=== Section Start ===

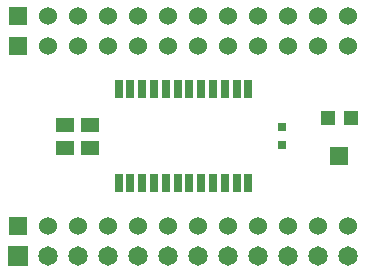
<source format=gts>
G04 (created by PCBNEW (2013-01-27 BZR 3925)-testing) date Tue 29 Jan 2013 04:50:46 PM CET*
%MOIN*%
G04 Gerber Fmt 3.4, Leading zero omitted, Abs format*
%FSLAX34Y34*%
G01*
G70*
G90*
G04 APERTURE LIST*
%ADD10C,2.3622e-06*%
%ADD11R,0.059X0.0511*%
%ADD12R,0.065X0.065*%
%ADD13C,0.065*%
%ADD14R,0.0472X0.0472*%
%ADD15R,0.063X0.0591*%
%ADD16R,0.0256X0.063*%
%ADD17R,0.0314X0.0314*%
%ADD18R,0.06X0.06*%
%ADD19C,0.06*%
G04 APERTURE END LIST*
G54D10*
G54D11*
X57875Y-44651D03*
X57875Y-45399D03*
G54D12*
X55500Y-49000D03*
G54D13*
X56500Y-49000D03*
X57500Y-49000D03*
X58500Y-49000D03*
X59500Y-49000D03*
X60500Y-49000D03*
X61500Y-49000D03*
X62500Y-49000D03*
X63500Y-49000D03*
X64500Y-49000D03*
X65500Y-49000D03*
X66500Y-49000D03*
G54D14*
X66594Y-44391D03*
X65806Y-44391D03*
G54D15*
X66200Y-45671D03*
G54D16*
X58835Y-46575D03*
X59228Y-46575D03*
X59622Y-46575D03*
X60016Y-46575D03*
X60409Y-46575D03*
X60803Y-46575D03*
X61197Y-46575D03*
X61591Y-46575D03*
X61984Y-46575D03*
X62378Y-46575D03*
X62772Y-46575D03*
X63165Y-46575D03*
X63165Y-43425D03*
X62772Y-43425D03*
X62378Y-43425D03*
X61984Y-43425D03*
X61591Y-43425D03*
X61197Y-43425D03*
X60803Y-43425D03*
X60409Y-43425D03*
X60016Y-43425D03*
X59622Y-43425D03*
X59228Y-43425D03*
X58835Y-43425D03*
G54D11*
X57050Y-44651D03*
X57050Y-45399D03*
G54D17*
X64300Y-44705D03*
X64300Y-45295D03*
G54D18*
X55500Y-48000D03*
G54D19*
X56500Y-48000D03*
X57500Y-48000D03*
X58500Y-48000D03*
X59500Y-48000D03*
X60500Y-48000D03*
X61500Y-48000D03*
X62500Y-48000D03*
X63500Y-48000D03*
X64500Y-48000D03*
X65500Y-48000D03*
X66500Y-48000D03*
G54D18*
X55500Y-41000D03*
G54D19*
X56500Y-41000D03*
X57500Y-41000D03*
X58500Y-41000D03*
X59500Y-41000D03*
X60500Y-41000D03*
X61500Y-41000D03*
X62500Y-41000D03*
X63500Y-41000D03*
X64500Y-41000D03*
X65500Y-41000D03*
X66500Y-41000D03*
G54D18*
X55500Y-42000D03*
G54D19*
X56500Y-42000D03*
X57500Y-42000D03*
X58500Y-42000D03*
X59500Y-42000D03*
X60500Y-42000D03*
X61500Y-42000D03*
X62500Y-42000D03*
X63500Y-42000D03*
X64500Y-42000D03*
X65500Y-42000D03*
X66500Y-42000D03*
M02*

</source>
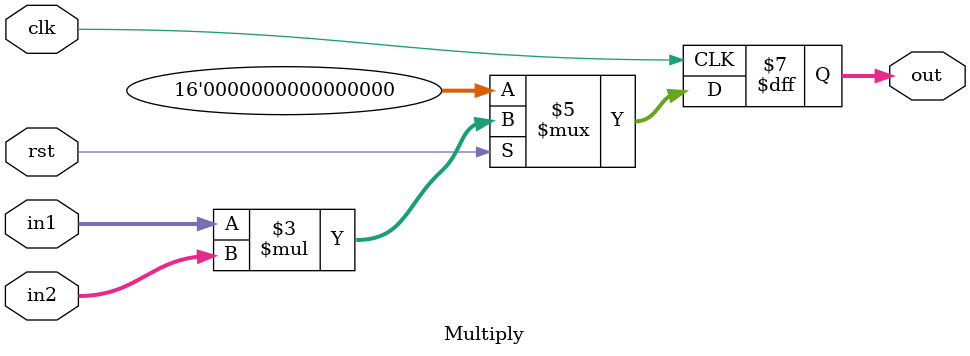
<source format=v>
module Multiply(clk, rst, in1, in2, out);
    parameter k = 8;

    input clk, rst;
    input [k-1:0] in1, in2;
    output reg [2*k-1:0] out;

    always @(posedge clk) begin
        if(!rst) begin
            out <= 0;
        end else begin
            out <= in1 * in2;
        end
    end
endmodule
</source>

=== Section End ===

◆ **REQUIRED ACTION**: Would you retype the lines above from the one with "X61984Y-46575D03*" down to the one with "X57050Y-44651D03*", word for word, both ends included and no other lines?

◆ **SOLUTION**:
X61984Y-46575D03*
X62378Y-46575D03*
X62772Y-46575D03*
X63165Y-46575D03*
X63165Y-43425D03*
X62772Y-43425D03*
X62378Y-43425D03*
X61984Y-43425D03*
X61591Y-43425D03*
X61197Y-43425D03*
X60803Y-43425D03*
X60409Y-43425D03*
X60016Y-43425D03*
X59622Y-43425D03*
X59228Y-43425D03*
X58835Y-43425D03*
G54D11*
X57050Y-44651D03*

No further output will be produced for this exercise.